> [CHALLENGES]
[1] According to the article on Udacity's expansion, what four things does Udacity say its study sessions use to make a difference?
[2] Resume the article on Udacity's expansion into China and in-person sessions, picking up right after its final sentence.

> [SOURCE PASSAGE]
────────
Published On: Mon, May 2nd, 2016

Udacity Expands Courses in China, Adds In-Person Sessions

(Photo: Ilya Pavlov, Creative Commons)

(Photo: Ilya Pavlov, Creative Commons)

Udacity has announced that it will be opening its availability to China, as well as branching out into in-person study sessions to aid those who are completing its degree programs.

The online education company is opening offices in China and making more than 100 of its courses available at the URL youdaxue.com.

The company also announced its first in-person study sessions for its Nanodegree programs. These “UConnect” sessions will be led by instructors and will cost $ 100 per month. In its pilot run, students in the UConnect program had a 30% increase in project submissions and were three times more likely to complete their degree program, reports Cromwell Schubarth of the Silicon Valley Business Journal. On May 9th, these sessions will launch in San Francisco, Los Angeles, and New York. Students who sign up before the end of June can receive a month for free.

However, this move has raised questions about whether online education can truly match in-person learning if even online degree programs are using face-to-face classrooms to increase knowledge retention. Udacity says that their study sessions make the difference with goal-setting, group accountability, individualized mentoring, and social interactions, which together lead to an increase in motivation.

Nanodegree programs, which cover topics like iOS and Android development and machine learning, also require students to complete projects to earn their degrees. The nanoprograms include perks like office hours with instructors, resume review, practice inverviews, and student forums. Udacity refunds half the tuition costs to students if they graduate within 12 months, and all of their tuition if they don’t find a job within six months of graduation.

Several nanodegree programs will also be available in China, beginning at $ 150. The courses have Chinese subtitles, as well as one-on-one help from Chinese-speaking Udacity employees.
────────
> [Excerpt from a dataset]
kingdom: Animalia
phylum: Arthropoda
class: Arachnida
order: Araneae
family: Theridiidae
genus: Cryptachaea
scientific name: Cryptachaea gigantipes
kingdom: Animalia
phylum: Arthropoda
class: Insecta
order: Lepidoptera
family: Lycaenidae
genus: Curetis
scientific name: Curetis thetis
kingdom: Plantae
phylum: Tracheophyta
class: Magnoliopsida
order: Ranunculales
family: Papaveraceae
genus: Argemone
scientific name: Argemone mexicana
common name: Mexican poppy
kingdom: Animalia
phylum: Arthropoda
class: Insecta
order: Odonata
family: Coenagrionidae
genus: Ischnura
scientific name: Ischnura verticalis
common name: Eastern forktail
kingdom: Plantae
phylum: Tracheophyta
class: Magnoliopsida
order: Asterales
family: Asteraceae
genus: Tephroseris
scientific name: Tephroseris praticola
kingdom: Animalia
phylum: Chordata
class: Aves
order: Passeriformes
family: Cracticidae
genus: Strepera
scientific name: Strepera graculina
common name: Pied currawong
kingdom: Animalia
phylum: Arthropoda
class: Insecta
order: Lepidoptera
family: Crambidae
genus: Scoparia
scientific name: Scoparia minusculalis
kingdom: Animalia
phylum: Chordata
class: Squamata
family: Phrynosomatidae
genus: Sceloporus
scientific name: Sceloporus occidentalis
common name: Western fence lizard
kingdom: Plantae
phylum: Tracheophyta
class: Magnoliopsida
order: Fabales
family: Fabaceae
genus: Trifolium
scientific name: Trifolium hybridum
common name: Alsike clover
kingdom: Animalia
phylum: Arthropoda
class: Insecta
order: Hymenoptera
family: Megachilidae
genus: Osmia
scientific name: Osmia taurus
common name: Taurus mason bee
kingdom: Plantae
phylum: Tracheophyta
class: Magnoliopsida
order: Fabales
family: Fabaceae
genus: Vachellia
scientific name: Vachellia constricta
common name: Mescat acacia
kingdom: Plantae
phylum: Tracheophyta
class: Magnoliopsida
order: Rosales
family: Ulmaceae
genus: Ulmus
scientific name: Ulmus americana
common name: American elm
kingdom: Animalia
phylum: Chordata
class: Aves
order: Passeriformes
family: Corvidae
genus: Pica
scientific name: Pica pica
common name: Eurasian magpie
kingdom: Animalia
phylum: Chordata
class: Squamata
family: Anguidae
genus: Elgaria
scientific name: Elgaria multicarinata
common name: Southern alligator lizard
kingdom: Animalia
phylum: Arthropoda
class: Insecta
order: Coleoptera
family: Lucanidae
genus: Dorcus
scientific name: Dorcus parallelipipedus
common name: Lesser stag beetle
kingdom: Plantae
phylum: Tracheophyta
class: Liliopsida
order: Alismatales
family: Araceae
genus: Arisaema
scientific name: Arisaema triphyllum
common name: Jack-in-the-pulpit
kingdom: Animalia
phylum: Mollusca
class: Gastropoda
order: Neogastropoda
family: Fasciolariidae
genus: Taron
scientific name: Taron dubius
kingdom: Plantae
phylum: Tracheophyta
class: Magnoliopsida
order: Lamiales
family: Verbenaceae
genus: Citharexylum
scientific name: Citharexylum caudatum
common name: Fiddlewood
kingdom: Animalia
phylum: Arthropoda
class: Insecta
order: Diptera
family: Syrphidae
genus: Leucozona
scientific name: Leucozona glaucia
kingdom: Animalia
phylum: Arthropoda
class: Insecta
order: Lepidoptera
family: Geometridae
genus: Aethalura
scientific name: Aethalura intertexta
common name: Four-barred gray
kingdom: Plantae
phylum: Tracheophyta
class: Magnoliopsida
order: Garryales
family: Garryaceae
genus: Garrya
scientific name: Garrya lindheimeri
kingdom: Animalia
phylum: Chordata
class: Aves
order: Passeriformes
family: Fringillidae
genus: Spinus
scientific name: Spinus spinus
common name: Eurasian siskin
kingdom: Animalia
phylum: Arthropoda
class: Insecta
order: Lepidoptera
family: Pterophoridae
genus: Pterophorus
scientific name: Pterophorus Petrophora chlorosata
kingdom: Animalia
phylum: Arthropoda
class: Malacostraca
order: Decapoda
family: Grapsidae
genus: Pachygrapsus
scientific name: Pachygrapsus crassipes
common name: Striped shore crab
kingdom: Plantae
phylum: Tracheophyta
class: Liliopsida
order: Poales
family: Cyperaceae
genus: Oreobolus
────────
> [ANSWERS FOR THE EXERCISE]
[1] Goal-setting, group accountability, individualized mentoring, and social interactions.

[2]
11,000 students have enrolled in a nanodegree program since its debut last January and about 2,500 have completed their degree. More than 4 million have signed up for an individual Udacity course, reports Max Taves of CNet.

Udacity is expanding into China to help fill the need for technical talent, reports Kathleen Chaykowski of Forbes, where 7 to 12 million more developers are expected to be needed by 2020.

Udacity launched in India last year, where the e-commerce company Flipkart is said to hire employees based on their Udacity projects rather than interviews.

The Mountain View, California company was founded four years ago by Sebastian Thrun, a Stanford University research professor who also had a hand in Google. He was inspired to launch the service after he taught an immensely popular online class on artificial intelligence that attracted students from 190 countries.

Thrun said:

Our mission is to democratize education. More than half of the world does not have access to high-quality education.

We made the decision a few years ago to say jobs is what we’re after. Education should be much more closely linked to jobs than it is today.

Thus far, Udacity has raised about $ 163 million in venture funding from investors like Bertelsmann, Andreessen Horowitz, Charles River Ventures, Drive Capital, and Google Ventures.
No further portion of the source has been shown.